Provided data Start Marker

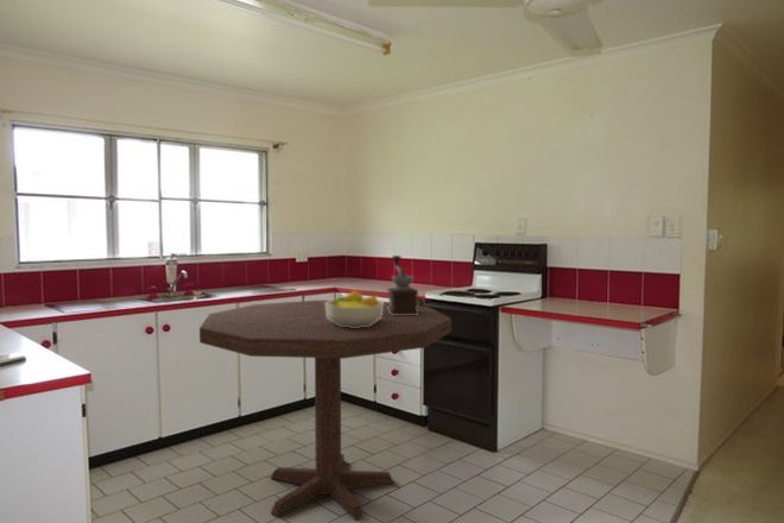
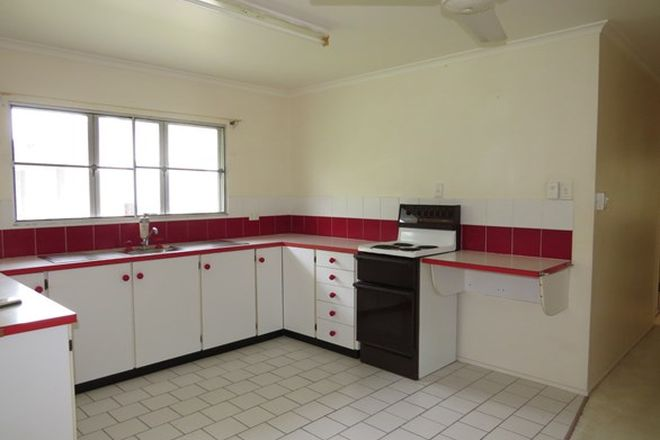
- fruit bowl [325,289,384,328]
- coffee grinder [386,254,425,315]
- dining table [198,300,453,522]
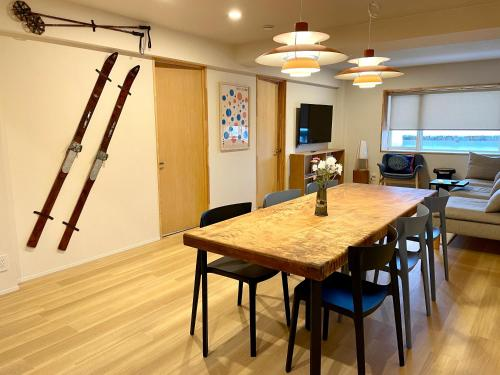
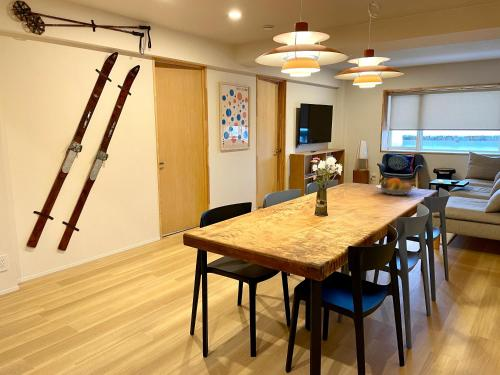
+ fruit bowl [375,177,417,196]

Provided data End Marker

## Problem statement
Return the data exactly. Do not carry over any images.

## Response to this task
- fruit bowl [325,289,384,328]
- coffee grinder [386,254,425,315]
- dining table [198,300,453,522]
+ fruit bowl [375,177,417,196]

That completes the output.